Input for this task:
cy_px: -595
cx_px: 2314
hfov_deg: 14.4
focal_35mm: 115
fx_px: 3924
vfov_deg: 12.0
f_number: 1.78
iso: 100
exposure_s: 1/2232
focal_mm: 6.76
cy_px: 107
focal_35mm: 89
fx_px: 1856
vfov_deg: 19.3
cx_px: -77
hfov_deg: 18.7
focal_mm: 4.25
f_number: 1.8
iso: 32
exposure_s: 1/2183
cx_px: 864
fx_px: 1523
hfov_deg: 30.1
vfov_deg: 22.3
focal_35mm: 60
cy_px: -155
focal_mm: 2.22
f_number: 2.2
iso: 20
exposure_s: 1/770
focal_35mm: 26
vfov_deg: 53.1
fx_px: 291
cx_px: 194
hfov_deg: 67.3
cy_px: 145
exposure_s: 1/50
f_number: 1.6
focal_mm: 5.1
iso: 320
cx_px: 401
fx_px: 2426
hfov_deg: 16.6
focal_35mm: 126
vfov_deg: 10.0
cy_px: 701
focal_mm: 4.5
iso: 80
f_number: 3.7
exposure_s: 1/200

---

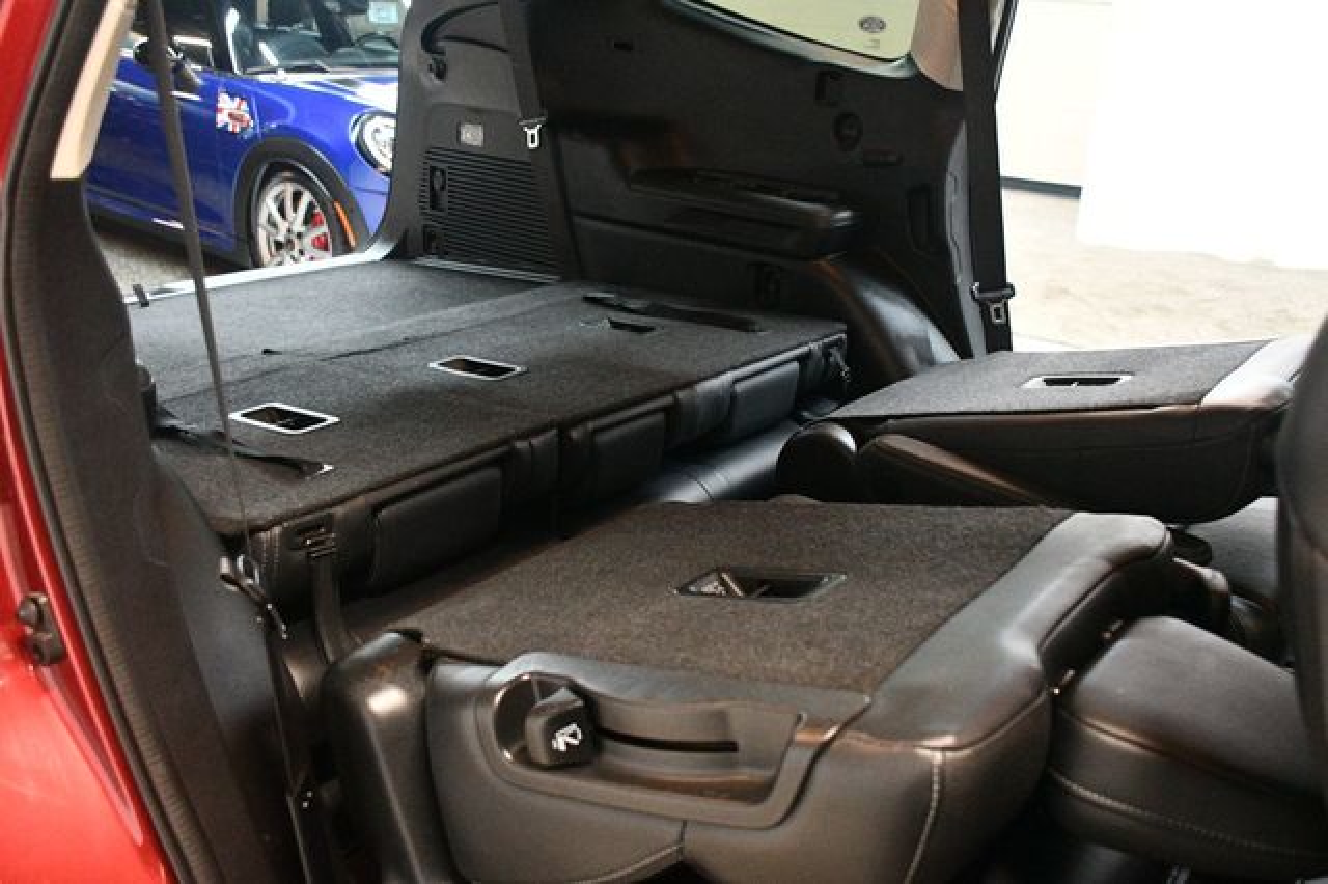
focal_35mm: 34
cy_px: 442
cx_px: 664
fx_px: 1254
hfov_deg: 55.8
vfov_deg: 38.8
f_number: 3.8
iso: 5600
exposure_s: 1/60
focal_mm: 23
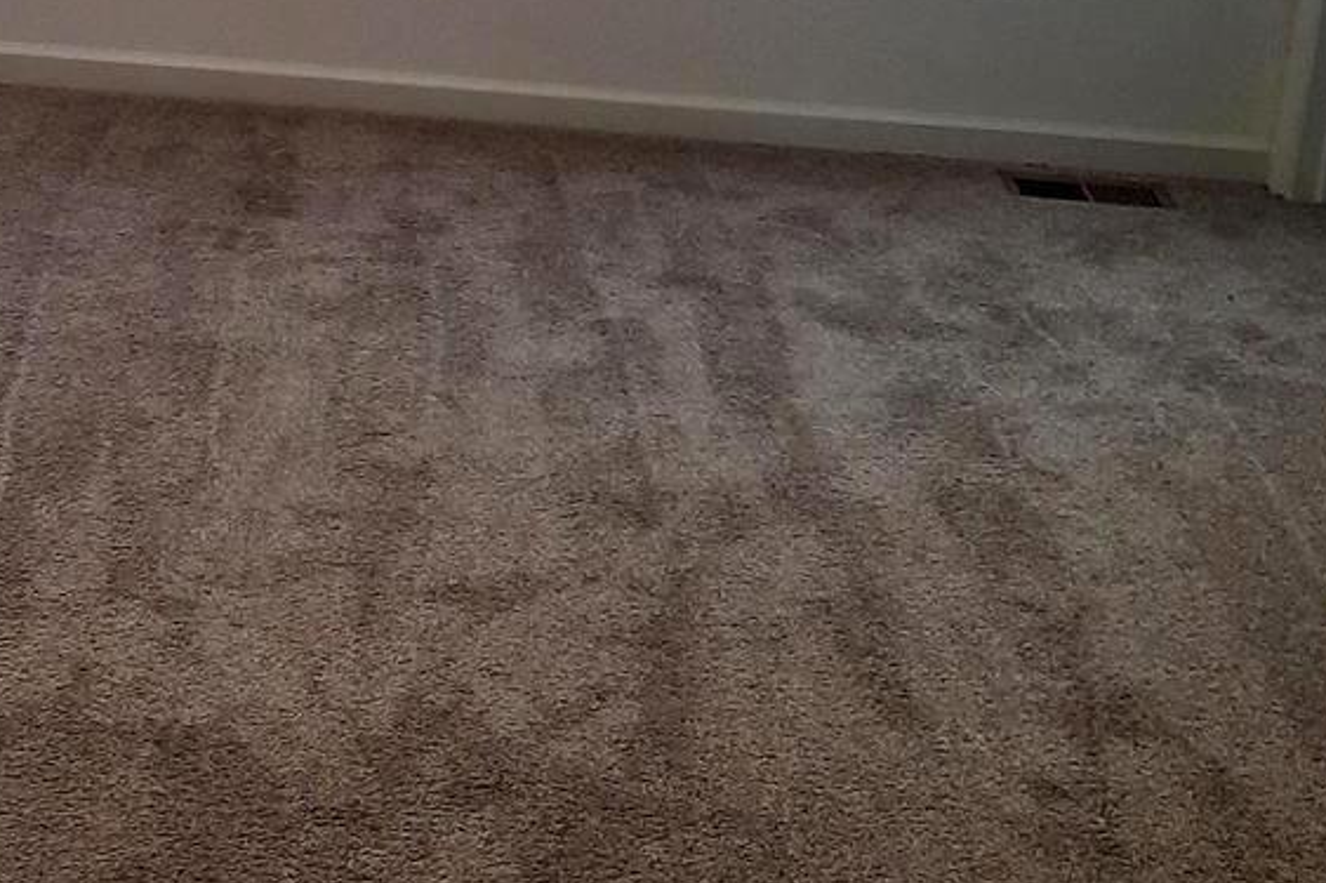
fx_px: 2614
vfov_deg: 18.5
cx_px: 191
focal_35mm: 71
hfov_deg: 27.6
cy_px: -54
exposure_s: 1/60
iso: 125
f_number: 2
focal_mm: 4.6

* * *

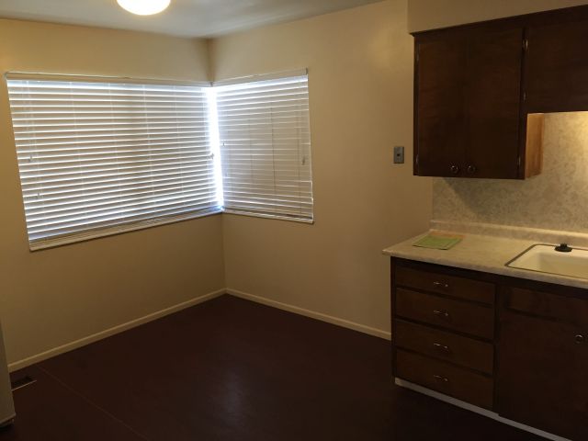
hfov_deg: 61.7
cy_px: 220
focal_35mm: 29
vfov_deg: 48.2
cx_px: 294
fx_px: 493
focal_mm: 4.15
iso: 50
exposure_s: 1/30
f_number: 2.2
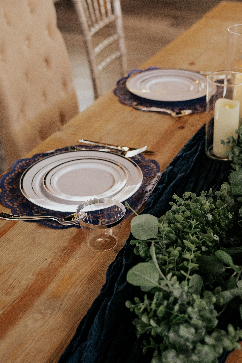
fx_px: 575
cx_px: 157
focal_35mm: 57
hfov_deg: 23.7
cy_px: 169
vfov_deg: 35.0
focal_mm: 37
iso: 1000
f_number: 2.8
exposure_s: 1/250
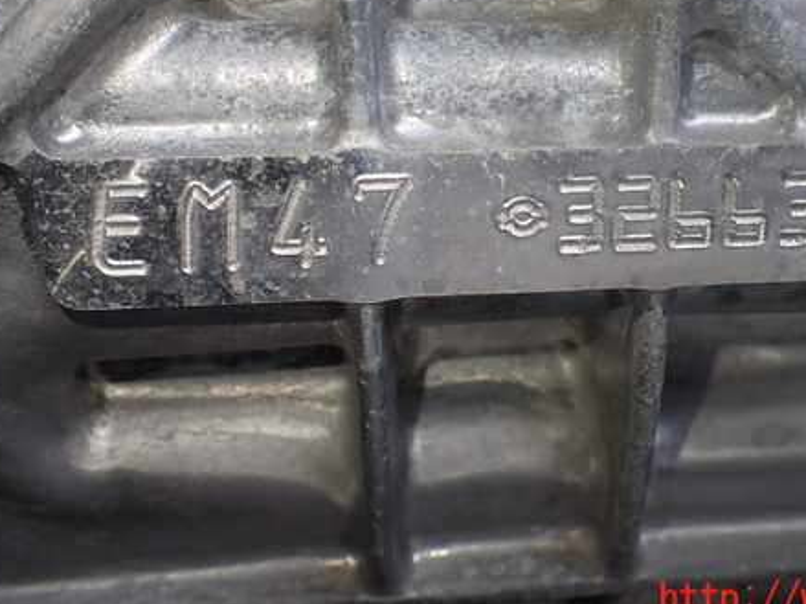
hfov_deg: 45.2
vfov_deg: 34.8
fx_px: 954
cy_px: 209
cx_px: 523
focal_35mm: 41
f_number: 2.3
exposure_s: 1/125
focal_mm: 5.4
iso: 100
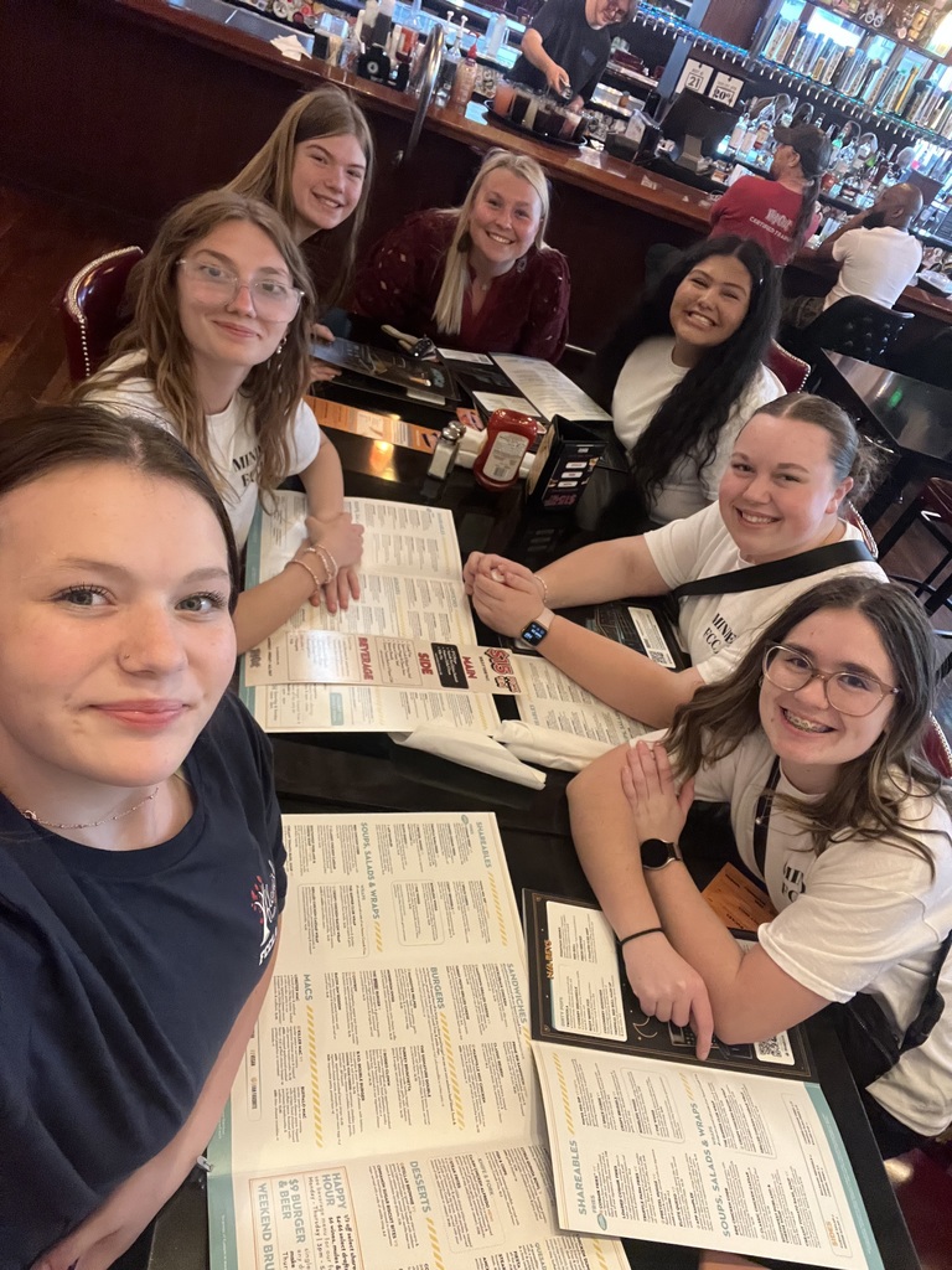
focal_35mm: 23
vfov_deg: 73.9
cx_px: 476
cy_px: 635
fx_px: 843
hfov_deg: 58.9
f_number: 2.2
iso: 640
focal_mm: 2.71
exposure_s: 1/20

Exercise directions: The stretch of entries above that starts with the line containing "cy_px: -595" and goes on through the line containing "exposure_s: 1/200" is to be transcribed exactly, and no other line is to be transcribed.

Answer to the problem:
cy_px: -595
cx_px: 2314
hfov_deg: 14.4
focal_35mm: 115
fx_px: 3924
vfov_deg: 12.0
f_number: 1.78
iso: 100
exposure_s: 1/2232
focal_mm: 6.76
cy_px: 107
focal_35mm: 89
fx_px: 1856
vfov_deg: 19.3
cx_px: -77
hfov_deg: 18.7
focal_mm: 4.25
f_number: 1.8
iso: 32
exposure_s: 1/2183
cx_px: 864
fx_px: 1523
hfov_deg: 30.1
vfov_deg: 22.3
focal_35mm: 60
cy_px: -155
focal_mm: 2.22
f_number: 2.2
iso: 20
exposure_s: 1/770
focal_35mm: 26
vfov_deg: 53.1
fx_px: 291
cx_px: 194
hfov_deg: 67.3
cy_px: 145
exposure_s: 1/50
f_number: 1.6
focal_mm: 5.1
iso: 320
cx_px: 401
fx_px: 2426
hfov_deg: 16.6
focal_35mm: 126
vfov_deg: 10.0
cy_px: 701
focal_mm: 4.5
iso: 80
f_number: 3.7
exposure_s: 1/200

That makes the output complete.